HelloFresh already has "kits" that get delivered, and later people more or less just place them into the oven on the provided aluminum foil trays.

The labor saving advantages of carrying 100 people on the same vehicle are so enormous that there is little motivation if any to quit paying conductors and engineers.
The profit motivation of having 100 people being required to buy gas is the anti-motivation in capitalist oligarchies
That's not a valid argument given that it is just as feasible to price individual transport out of the market while simultaneously raising the price for public transport in such a "capitalist oligarchy". Fossil fuel companies will again go on a public transport buying spree, this time around with the intention of keeping the trains rolling while raising prices to the point of maximum profit.
I've always wondered if TCP and networking design could be applied to autonomous traffic... basically think of every car/train as a packet and ensure no collisions...

Which networking protocol best maps to this?

And what if we had smart traffic lights that were aware of every car in an surrounding area of an intersection...

I mean FFS certain tech companies track all vehicles that drive by/near their corporate campuses and report that back to the city...

And that's almost a decade old now...

So apply the same but report the data back to the traffic management system which is also trained on all the traffic patterns for a given intersection to best optimize for their patterns...

For the most part the MAC just looks for another signal on the wire (another train on the same section of rail) and when it looks clear, starts transmitting (driving). As you can imagine, there will be cases when 2 MACs start talking at the same time, at which point they detect the collision, wait a random delay and try again. I wouldn’t want to be on that train, I’d prefer plain old serial with hardware flow control
Ethernet has not worked like that since the 1990s.

Even WiFi avoids relying on collision detection by routing client-to-client traffic via the AP instead of being peer-to-peer.

Large part of TCP is dealing with dropped packets.
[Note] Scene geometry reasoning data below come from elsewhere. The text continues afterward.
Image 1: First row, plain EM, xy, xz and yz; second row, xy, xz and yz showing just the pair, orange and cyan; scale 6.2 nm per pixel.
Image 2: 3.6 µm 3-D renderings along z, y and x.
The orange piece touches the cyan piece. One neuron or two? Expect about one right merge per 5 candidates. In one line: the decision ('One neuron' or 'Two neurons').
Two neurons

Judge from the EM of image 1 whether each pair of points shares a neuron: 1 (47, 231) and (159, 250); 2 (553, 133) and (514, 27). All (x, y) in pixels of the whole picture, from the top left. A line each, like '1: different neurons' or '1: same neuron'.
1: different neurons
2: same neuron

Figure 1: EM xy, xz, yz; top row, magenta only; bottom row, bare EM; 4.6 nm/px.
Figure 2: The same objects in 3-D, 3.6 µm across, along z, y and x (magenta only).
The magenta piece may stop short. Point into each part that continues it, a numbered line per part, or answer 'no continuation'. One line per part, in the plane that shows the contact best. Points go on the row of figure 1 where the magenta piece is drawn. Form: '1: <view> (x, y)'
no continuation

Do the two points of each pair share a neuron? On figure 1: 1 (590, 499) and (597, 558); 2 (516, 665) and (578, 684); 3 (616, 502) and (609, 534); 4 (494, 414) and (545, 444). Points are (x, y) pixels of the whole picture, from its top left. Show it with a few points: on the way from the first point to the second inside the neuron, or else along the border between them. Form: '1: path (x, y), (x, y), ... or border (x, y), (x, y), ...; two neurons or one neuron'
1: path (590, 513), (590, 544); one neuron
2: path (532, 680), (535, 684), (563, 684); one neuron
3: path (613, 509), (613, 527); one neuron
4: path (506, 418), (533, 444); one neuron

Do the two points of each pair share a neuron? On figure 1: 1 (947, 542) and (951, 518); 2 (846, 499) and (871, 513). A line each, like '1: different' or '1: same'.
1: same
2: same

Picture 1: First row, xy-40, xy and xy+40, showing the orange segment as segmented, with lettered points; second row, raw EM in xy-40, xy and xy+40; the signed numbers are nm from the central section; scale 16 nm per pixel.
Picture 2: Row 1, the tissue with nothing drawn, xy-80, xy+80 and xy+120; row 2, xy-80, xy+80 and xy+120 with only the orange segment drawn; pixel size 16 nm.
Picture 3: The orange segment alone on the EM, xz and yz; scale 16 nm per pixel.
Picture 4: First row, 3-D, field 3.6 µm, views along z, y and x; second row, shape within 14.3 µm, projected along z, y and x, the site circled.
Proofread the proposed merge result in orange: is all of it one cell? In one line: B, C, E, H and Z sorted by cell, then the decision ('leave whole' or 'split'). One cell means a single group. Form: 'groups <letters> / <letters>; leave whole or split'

Presumably you don't want that to carry that over to rail/road traffic :)
HAHAH yes, I know -- I just didnt have a better example protocol... TCP is "ensuring the traffic gets there" -- not so much "ensuring no collisions" that was why I chose that one.

Maybe BGP instead? "Route failed - go this way instead, as a backup"

I'm pretty sure there's very active logistics R&D involved for decades already and they don't need any mansplaining about network protocols.

However if it were possible to develop completely new transportation system with autonomy considered from the planning stage, that might be more efficient. Musks' gadgets don't count, their capacity is laughable.

The London Docklands Light Railway (DLR) has had fully automatic running since 1987 https://en.wikipedia.org/wiki/Docklands_Light_Railway
We could go the other way and have humanoid robot drivers that can get in and drive any car. Now that'd be difficult!